EXERCISE PASSAGE
Re: Use case question

Posted by Michael Stolz <ms...@pivotal.io>.
What will happen is that the entries will be deleted from memory and the
delete operation will be put into the oplog on disk. The oplog will get
rolled when it reaches 50% garbage. The act of rolling the oplog really
means creating a new oplog file, then copying the entries from the old
oplog file to a new oplog file and in the process vacuuming out the deleted
entries. So in effect, it is doing what you want, but in batch at the point
of rolling the oplog files.

--
Mike Stolz
Principal Engineer, GemFire Product Manager
Mobile: 631-835-4771

On Wed, Apr 20, 2016 at 9:40 AM, Eugene Strokin <eu...@strokin.info> wrote:

> Udo, thanks for the link. But my concern was not about the memory but disk
> space. My cache could grow infinitely, so I need some mechanism to evict
> the objects from overflow space as well, not just from memory.
> I couldn't fins any pointers that Geode could do this out of the box, or
> even the way to implement this myself.
> If you do know something about this, please let me know. Looks like Geode
> could do everything what I need but this one thing.
>
> Thanks,
> Eugene
>
> On Tue, Apr 19, 2016 at 9:47 PM, Udo Kohlmeyer <uk...@pivotal.io>
> wrote:
>
>> Hi there Eugene,
>>
>> Please look at
>> http://geode.docs.pivotal.io/docs/reference/topics/cache_xml.html#lru-memory-size
>> .
>> When configuring this eviction policy, you should be able to specify the
>> amount of memory that this region holds in memory before it overflows the
>> value.
>>
>> I am at this stage uncertain if this policy only takes the size of the
>> value into account, or if this value would be inclusive of the key as well.

DATA UNDER STUDY
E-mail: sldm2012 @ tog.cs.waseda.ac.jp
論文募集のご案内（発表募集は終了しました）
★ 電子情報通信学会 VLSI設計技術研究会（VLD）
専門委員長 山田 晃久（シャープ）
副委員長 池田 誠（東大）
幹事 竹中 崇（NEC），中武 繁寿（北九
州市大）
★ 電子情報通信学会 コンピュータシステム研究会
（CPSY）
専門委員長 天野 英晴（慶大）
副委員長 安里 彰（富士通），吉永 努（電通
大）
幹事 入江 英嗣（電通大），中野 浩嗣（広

ACTIONS TO TAKE
1. In the Geode mailing-list thread, turn the paragraph beginning "What will happen is that the entries" into a short bulleted list that keeps its main facts.
2. Name every person who writes a message in the Geode mailing-list thread.
3. Write a continuation of the Geode mailing-list thread, picking up after its final sentence.

ANSWERS BY ITEM NUMBER
1.
- The entries are deleted from memory, and the delete operation is written to the oplog on disk.
- The oplog is rolled when it reaches 50% garbage.
- Rolling creates a new oplog file and copies the entries from the old file into it. This vacuums out the deleted entries.
- The result is the desired cleanup, done in batch when the oplog files are rolled.

2.
- Michael Stolz (signed "Mike Stolz")
- Eugene Strokin
- Udo Kohlmeyer

3.
>> If so, this setting might cause the region to keep fewer and fewer values
>> in-memory, as the number of entries in the region increase.
>>
>> --Udo
>>
>> On 20/04/2016 11:39 am, Eugene Strokin wrote:
>>
>> Dan, thanks for the response. Yes you right, 512 Mb of course. My
>> mistake.
>> The idea is to use as much disk space as possible. I understand the
>> downside of using high compaction threshold. I'll play with that, and see
>> how bad it could be.
>> But what about eviction? Would Geode remove objects from the overflow
>> automatically once it would reach a certain size?
>> Ideally, I'd like to set the Geode to start kicking LRU objects out once
>> the free disk space would reach 1Gb. Is it possible? If so, please point me
>> to the right direction.
>>
>> Thanks again,
>> Eugene
>>
>>
>> On Tue, Apr 19, 2016 at 8:25 PM, Dan Smith <ds...@pivotal.io> wrote:
>>
>>> I'm guessing you mean 512MB of RAM, not KB? Otherwise, you are
>>> definitely going to have problems :)
>>>
>>> Regarding conserving disk space - I think only allowing for 1 GB free
>>> space is probably going to run into issues. I think you would be better off
>>> having fewer droplets with more space if that's possible. And only leaving
>>> 5% disk space for compaction and as a buffer to avoid running out of disk
>>> is probably not enough.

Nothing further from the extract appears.